● **Required work**
What are the lines, word for word, from the line with "COPYPRIVATE 729: 7.84 -> 7.008" up to and including the line with "CAIM_R: 0.586 -> 0.572" in the records below? Omit the pictures.

● **Records to process**
● ● ● ● ●
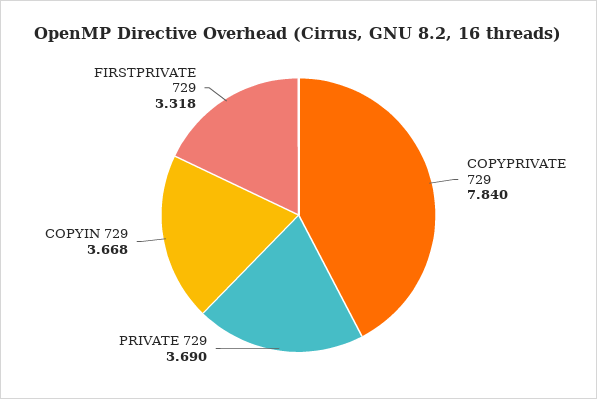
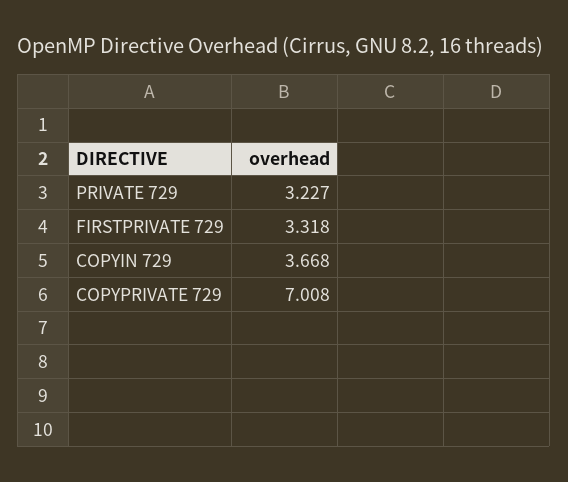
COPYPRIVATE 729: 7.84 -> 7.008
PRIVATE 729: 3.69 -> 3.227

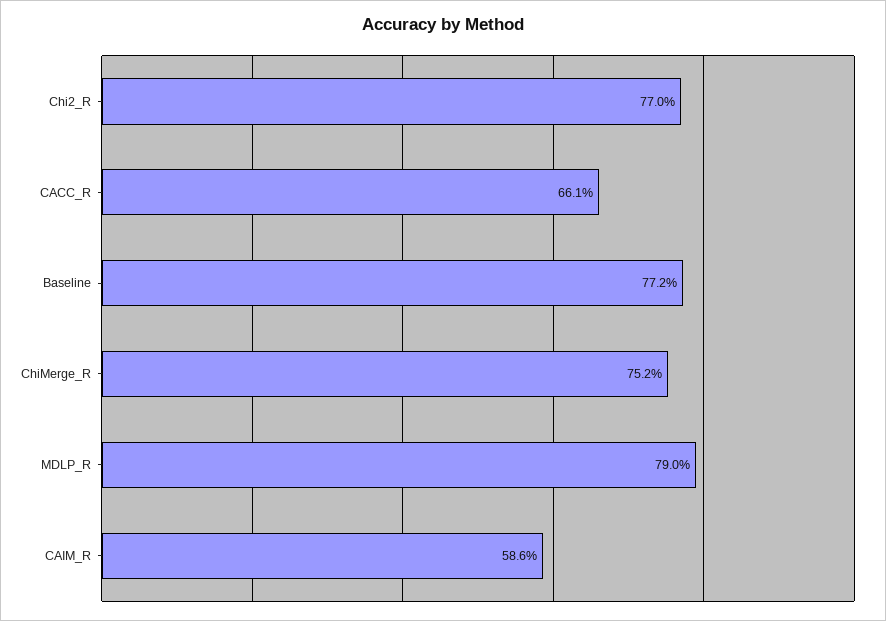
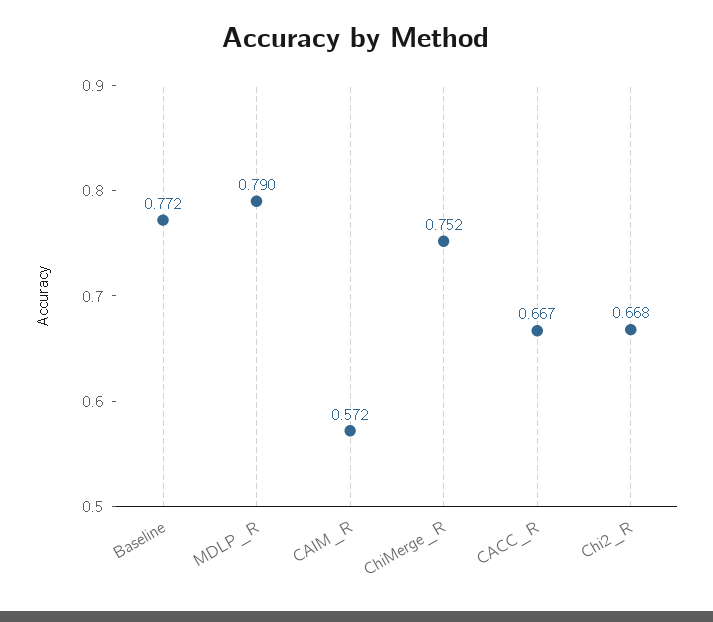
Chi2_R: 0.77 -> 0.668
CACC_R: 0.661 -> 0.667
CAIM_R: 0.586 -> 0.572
● ● ● ● ●
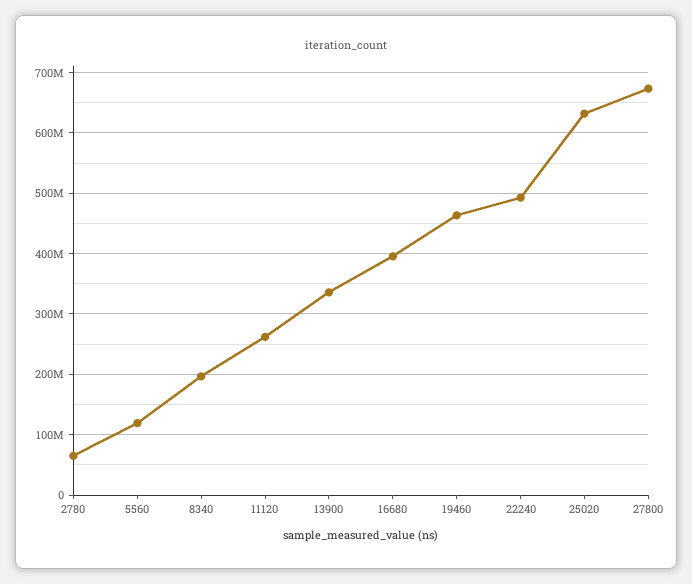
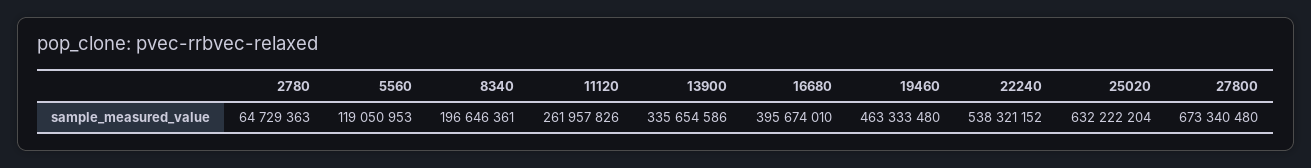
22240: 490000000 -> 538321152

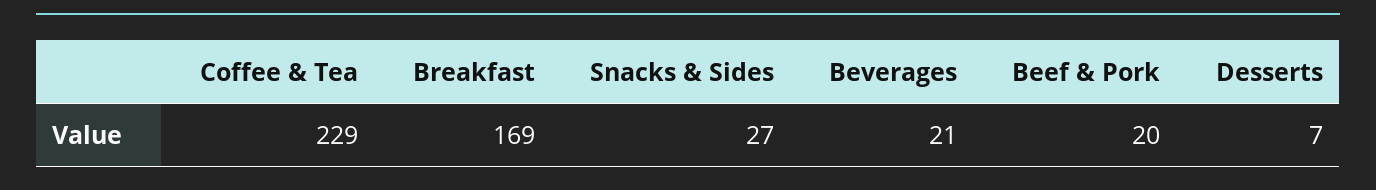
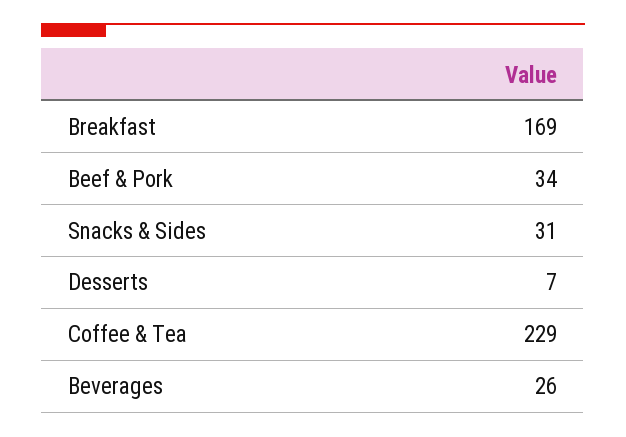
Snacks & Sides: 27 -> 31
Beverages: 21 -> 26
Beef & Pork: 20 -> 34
● ● ● ● ●
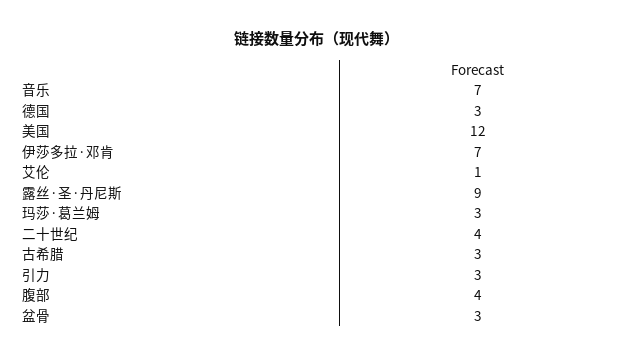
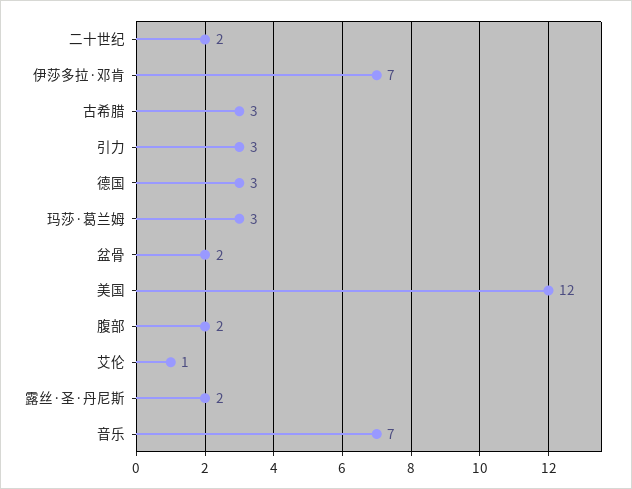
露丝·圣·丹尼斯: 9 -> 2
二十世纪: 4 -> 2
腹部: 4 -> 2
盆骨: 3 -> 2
● ● ● ● ●
● **Final answer**
COPYPRIVATE 729: 7.84 -> 7.008
PRIVATE 729: 3.69 -> 3.227

Chi2_R: 0.77 -> 0.668
CACC_R: 0.661 -> 0.667
CAIM_R: 0.586 -> 0.572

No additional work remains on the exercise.